Dans ma chambre il m'intime de m'agenouiller, continue de m'embrasser. Il sait que j'ai peur, il est doux, précautionneux, attentif à mes ressentis. Il ôte ma robe et place mes mains derrière ma tête. C'est à ce moment là je pense que le point de non retour s'est amorcé. Il l'a
fait. Il m'a installée dans une position de soumission. Doucement il continue de m'embrasser, masse mes seins puis pince les tetons. Et cela continue ainsi, lui me caressant avec ses doigts, les introduisant dans mon corps qui réagit à chaque mouvement. Je veux garder la position mais je sens tout mon corps qui s'effondre sur lui même. Je lutte, je résiste, mais le plaisir est intense. Le plaisir et autre chose, je ne sais pas exactement quoi.
Cette séance est longue, agréable, il m'autorise à m'asseoir sur les talons.

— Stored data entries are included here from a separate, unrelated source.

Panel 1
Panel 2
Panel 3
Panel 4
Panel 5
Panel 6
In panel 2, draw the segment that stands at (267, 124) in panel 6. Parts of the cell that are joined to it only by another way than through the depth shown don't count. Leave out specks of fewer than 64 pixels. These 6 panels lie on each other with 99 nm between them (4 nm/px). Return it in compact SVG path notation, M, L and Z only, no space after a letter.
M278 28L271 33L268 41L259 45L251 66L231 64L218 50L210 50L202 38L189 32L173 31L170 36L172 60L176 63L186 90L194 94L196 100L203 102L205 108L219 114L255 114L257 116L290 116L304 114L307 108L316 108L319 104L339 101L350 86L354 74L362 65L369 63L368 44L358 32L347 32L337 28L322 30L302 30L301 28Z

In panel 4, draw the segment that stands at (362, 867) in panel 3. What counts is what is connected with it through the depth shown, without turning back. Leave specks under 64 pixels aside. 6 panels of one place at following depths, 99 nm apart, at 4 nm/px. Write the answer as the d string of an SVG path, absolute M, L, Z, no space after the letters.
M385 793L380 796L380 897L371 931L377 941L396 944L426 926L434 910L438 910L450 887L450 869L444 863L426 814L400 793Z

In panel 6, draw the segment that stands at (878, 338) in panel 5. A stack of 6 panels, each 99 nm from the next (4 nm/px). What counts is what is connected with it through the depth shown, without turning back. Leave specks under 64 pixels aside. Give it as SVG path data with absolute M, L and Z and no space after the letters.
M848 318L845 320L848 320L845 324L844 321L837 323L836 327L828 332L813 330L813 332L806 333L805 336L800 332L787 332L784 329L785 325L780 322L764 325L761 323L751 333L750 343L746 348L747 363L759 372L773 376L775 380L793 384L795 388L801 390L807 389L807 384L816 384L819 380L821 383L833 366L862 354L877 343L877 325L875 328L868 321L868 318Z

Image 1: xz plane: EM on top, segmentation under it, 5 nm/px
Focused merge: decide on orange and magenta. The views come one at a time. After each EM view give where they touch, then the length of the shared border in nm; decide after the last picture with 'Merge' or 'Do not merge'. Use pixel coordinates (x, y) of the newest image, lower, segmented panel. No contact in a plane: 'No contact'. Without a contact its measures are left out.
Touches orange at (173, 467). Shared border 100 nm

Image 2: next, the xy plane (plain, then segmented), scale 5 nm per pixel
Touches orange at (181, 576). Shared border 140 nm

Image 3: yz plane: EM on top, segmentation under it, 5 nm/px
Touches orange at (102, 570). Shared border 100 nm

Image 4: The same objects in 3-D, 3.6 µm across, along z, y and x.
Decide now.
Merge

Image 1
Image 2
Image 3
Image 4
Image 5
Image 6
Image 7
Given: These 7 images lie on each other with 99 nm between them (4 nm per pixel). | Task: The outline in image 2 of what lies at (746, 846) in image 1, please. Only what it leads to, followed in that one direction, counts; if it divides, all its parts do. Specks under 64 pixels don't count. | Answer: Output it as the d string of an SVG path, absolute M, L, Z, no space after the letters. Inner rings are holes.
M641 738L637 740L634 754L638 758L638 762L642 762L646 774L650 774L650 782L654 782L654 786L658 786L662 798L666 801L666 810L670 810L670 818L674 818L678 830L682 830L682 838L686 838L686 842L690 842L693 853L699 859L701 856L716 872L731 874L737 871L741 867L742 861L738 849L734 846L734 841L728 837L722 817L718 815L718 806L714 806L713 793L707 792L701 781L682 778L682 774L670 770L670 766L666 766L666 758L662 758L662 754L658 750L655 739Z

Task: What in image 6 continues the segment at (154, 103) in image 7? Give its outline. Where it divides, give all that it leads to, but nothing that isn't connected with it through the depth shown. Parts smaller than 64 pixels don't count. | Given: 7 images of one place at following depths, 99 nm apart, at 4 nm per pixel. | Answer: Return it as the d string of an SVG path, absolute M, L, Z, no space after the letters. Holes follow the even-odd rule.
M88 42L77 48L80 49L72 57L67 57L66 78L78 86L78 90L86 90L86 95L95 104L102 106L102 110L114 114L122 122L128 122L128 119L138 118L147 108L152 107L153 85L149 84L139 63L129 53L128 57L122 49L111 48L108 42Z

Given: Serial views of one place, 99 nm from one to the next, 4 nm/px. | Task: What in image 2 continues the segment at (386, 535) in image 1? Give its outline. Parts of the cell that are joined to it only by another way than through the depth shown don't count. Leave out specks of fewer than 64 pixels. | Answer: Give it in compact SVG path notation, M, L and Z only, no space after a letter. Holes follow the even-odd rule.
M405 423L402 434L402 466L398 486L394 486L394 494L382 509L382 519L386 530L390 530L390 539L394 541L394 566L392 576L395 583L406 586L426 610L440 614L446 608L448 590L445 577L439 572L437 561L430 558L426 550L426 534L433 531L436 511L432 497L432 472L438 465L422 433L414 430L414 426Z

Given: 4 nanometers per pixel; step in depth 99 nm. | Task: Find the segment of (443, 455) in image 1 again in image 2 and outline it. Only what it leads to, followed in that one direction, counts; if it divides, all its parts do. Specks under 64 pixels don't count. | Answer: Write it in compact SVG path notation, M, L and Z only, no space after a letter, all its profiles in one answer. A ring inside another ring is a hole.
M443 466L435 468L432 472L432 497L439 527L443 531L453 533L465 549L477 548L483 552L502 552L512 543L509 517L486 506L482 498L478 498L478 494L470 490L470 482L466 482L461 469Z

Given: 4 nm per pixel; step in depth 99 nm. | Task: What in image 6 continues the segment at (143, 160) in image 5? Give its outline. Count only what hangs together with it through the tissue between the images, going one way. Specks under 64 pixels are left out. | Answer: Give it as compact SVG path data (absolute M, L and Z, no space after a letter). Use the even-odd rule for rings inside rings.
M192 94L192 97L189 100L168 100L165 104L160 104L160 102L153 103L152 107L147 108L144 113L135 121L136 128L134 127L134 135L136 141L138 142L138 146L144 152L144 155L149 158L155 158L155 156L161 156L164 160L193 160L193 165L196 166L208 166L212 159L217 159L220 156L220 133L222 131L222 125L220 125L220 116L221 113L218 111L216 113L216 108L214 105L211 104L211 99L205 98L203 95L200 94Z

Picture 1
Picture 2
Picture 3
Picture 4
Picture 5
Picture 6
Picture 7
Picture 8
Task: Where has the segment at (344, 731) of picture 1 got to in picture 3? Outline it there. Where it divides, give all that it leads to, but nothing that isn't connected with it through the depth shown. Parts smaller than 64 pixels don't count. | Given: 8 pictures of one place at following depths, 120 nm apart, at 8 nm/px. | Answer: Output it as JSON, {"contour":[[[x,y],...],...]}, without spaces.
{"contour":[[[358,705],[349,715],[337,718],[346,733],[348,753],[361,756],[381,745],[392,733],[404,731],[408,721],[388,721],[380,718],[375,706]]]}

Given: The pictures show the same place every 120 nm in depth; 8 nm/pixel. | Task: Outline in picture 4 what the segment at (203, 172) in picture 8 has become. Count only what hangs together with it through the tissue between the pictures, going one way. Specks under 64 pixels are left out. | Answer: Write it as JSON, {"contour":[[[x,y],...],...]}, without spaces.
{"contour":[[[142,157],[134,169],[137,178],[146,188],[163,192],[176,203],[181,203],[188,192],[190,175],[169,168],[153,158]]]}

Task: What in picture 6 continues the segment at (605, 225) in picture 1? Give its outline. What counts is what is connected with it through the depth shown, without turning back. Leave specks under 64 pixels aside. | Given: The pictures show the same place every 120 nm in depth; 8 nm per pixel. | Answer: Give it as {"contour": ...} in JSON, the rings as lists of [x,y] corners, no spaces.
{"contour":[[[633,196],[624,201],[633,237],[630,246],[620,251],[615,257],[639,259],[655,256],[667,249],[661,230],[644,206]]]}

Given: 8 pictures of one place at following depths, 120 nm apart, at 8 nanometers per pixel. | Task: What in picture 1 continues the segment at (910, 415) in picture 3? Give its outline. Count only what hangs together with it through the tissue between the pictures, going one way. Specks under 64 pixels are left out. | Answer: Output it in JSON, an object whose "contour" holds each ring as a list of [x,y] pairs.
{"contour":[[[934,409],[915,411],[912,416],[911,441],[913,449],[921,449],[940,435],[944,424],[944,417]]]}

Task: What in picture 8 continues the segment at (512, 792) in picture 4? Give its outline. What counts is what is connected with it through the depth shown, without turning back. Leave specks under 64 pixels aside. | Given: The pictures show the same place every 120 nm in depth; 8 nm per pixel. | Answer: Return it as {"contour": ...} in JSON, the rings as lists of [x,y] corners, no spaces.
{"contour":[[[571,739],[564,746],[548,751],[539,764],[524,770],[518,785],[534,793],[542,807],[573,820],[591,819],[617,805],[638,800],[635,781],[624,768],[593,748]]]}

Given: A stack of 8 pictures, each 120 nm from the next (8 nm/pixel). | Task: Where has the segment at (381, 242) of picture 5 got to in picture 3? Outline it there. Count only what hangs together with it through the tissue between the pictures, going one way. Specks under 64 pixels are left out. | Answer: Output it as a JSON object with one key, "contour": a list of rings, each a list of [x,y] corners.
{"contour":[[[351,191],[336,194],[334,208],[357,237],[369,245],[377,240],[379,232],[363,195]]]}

Je ne sais plus, j'ai perdu le fil du temps et des évènements. Je me souviens être allongée
sur le dos, lui assis sur moi, enserrant ma gorge avec ses mains, posant mon bras sur le sien pour que je gère la pression. Il réagit à la moindre contraction de mes doigts sur son bras. J'ai l'impression qu'il lit dans mon regard, sait sans que j'ai besoin de parler. Cette fluidité est incroyable. Je n'ai rien à faire ou à dire pour être comprise. C'est tellement bon.
Puis il me retourne sur le ventre, glisse ses doigts dans mon sexe, puis en introduit un dans mon cul. 1ere claque sur ma fesse. Il recommence, s'assure que j'aime ça et continue. Doux et violent, mélange de plaisir et douleur.
Quand il a fini, il me remet sur le dos, allongée contre lui et me prend dans ses bras. J'ai alors l'impression que cet homme ne me fera jamais de mal. Que je peux avoir une totale confiance en lui. Nous finissons moi à genoux, lui dans ma bouche. Il prend son plaisir ainsi,
bien profondément dans ma gorge. Puis à nouveau il m'intime de m'allonger et me prend dans ses bras. Ainsi en sécurité dans les bras de cet homme que je ne connais pas et qui vient de faire de moi sa soumise, je glisse dans un état second.